C-Reactive Protein

CRP is a protein secreted by liver into the circulation. It is named so because it was first identified by its ability to interact with capsular polypeptide of pneumococcus by Tillet and Francis in 1930. It is a 224 aminoacid protein. It has an annular pentameric disc shape. CRP gene is located on chromosome 1 (1q21-q23).

    Background


Human beings have two types of immune system; Innate immune system and adaptive immune system. Innate immune system is inherited from invertebrates. It uses limited number of surface and intracellular germ line encoded proteins to recognise large groups of pathogens. The cells involved in innate immunity are the macrophages, natural killer cells and dendritic cells. They use pathogen associated molecular patterns(PAMPs) for identification of pathogens to trigger immune mechanisms. PAMPs are recognised by the pattern recognition receptors (PRR). Major PRR families include C-type lectins, leucine-rich proteins, macrophage scavenger receptor proteins, plasma pentraxins, lipid transferases and integrins. CRP is the first PRR to be identified. It belongs to the Pentraxin group of PRRs. Serum amyloid P is the other pentraxin PRR identified.

Clinical importance

Acute and chronic inflammatory conditions lead to secretion of interleukin-6 and other cytokines by macrophages and some adipocytes. Increased IL6 leads to secretion of CRP by liver. Its function is to bind to the phosphatidyl choline expressed on the surface of dead or dying cells and some bacteria and tag these cells (opsonisation), which help in the identification of that cell by the macrophages and leads to destruction of that cell by complement system or phagocytosis (opsonin mediated phagocytosis).

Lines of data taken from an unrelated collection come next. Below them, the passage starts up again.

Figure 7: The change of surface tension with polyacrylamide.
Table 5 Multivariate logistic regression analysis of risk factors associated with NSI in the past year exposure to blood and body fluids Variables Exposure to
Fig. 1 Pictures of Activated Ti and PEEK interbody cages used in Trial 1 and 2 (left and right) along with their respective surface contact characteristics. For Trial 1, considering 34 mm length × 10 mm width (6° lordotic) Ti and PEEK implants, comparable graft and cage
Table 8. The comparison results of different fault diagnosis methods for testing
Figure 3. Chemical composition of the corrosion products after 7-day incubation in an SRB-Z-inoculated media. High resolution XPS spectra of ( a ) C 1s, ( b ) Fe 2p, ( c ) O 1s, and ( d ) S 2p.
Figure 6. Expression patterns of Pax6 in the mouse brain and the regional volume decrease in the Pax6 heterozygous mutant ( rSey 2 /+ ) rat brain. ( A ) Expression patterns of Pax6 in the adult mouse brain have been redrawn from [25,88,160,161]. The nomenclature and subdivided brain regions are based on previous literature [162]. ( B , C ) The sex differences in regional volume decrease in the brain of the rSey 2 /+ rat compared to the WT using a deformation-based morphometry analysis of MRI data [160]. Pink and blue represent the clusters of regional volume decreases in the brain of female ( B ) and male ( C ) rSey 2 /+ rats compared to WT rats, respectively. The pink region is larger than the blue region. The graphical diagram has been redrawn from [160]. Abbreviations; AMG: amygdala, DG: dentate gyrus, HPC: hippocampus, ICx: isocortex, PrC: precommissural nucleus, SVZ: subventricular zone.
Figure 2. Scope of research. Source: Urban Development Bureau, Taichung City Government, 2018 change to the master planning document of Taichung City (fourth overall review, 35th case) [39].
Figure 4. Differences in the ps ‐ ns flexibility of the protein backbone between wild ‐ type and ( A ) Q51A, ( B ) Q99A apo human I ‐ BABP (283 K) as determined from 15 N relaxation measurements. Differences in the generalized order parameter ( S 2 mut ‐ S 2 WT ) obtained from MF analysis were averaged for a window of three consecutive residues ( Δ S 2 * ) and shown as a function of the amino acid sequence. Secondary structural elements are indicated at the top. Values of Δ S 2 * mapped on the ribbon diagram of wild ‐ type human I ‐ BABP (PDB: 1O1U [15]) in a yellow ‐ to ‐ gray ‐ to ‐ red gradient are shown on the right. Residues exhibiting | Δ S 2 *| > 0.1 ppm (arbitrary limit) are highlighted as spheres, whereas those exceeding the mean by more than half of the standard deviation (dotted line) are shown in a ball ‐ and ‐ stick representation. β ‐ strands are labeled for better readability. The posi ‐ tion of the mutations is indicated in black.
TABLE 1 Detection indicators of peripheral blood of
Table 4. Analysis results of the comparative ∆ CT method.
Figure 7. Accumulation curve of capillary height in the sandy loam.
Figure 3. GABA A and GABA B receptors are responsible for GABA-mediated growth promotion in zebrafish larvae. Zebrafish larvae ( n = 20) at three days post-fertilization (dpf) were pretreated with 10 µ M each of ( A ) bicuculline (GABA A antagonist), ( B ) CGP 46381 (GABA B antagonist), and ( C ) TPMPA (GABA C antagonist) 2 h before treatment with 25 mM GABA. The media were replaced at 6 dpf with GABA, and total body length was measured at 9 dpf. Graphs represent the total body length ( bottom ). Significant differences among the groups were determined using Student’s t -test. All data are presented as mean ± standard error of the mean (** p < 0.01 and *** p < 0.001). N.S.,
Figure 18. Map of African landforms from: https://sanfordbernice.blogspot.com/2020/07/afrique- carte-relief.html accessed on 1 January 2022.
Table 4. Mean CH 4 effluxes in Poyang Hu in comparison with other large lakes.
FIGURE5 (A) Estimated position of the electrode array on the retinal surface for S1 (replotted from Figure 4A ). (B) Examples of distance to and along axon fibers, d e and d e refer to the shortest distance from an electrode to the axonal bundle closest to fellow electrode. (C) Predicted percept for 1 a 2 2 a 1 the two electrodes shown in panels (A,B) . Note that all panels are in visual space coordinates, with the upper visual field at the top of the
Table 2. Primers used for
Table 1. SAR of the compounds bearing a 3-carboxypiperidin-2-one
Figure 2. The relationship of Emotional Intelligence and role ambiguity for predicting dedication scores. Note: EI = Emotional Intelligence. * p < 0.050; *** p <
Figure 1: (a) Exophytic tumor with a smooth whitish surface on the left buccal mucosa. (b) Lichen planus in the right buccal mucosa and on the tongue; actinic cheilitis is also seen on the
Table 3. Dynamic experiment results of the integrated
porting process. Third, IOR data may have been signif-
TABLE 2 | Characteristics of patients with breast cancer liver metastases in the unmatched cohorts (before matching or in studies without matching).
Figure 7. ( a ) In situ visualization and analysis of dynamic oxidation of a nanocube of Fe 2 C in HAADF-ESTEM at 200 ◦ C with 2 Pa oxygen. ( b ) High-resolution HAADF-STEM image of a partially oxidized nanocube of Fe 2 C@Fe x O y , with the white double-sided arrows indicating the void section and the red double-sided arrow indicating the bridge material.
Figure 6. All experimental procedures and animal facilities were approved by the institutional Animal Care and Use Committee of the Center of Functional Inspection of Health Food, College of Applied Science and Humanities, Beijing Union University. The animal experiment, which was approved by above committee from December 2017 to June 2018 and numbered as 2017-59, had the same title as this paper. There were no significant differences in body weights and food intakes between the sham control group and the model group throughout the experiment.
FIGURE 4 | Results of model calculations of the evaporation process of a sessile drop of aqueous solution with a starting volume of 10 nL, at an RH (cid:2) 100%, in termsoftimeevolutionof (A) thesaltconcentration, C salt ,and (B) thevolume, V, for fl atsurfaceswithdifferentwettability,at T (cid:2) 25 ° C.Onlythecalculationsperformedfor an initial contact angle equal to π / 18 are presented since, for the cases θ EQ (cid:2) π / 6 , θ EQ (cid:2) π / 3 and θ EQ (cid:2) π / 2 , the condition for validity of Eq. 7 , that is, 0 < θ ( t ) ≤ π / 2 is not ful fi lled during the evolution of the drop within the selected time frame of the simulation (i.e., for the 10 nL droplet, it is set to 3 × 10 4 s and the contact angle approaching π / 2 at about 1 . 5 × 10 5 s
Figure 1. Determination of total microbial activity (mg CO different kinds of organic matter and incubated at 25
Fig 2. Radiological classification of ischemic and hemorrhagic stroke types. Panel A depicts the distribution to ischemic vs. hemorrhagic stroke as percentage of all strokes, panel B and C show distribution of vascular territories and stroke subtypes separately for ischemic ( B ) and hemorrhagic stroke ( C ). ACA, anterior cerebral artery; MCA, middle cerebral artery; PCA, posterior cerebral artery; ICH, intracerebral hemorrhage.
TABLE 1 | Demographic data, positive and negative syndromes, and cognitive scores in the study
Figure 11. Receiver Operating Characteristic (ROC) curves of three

During acute inflammation CRP level increases within 2 hours and peaks within 48 hours. It has a half life of 18 hours, and once the inflammation subsides level of CRP drops rapidly. Hence it helps to assess the response to treatment. CRP is elevated in a wide variety of conditions such as infections, inflammations, trauma, tissue necrosis, malignancies and autoimmune disorders.

Scleroderma, polymyositis and dermatomyositis often leads to little or no elevation of CRP. CRP levels are normal in SLE, except when associated with synovitis or serositis. Recent publications have suggested increased risk of hypertension, diabetes and ischaemic heart disease in those with elevated basal levels of CRP. CRP levels more than 2.4mg/L is associated with twice the mortality when compared to those with levels less than 1mg/L. Statins have been shown to reduce CRP levels in those without hyperlipidemia(JUPITER study). Animal models have shown that blocking of CRP limits complement mediated cell necrosis in ischaemic injury.

CRP is used a marker of inflammation. As it has a short half life, it’s level depends on the rate of production, hence the disease activity. CRP is measured in the serum by ELISA, immunoturbidometry, rapid immunodiffusion and visual agglutination. High sensitivity CRP (HS-CRP) measured using laser nephalometry measures low levels of CRP with increased sensitivity.

Normal level of CRP is less than 10mg/L. Mild inflammations and viral infections lead to levels of 10-40mg/L, active inflammations and bacterial infections lead to levels of 40-200mg and severe bacterial infections lead to levels more than 200mg/L.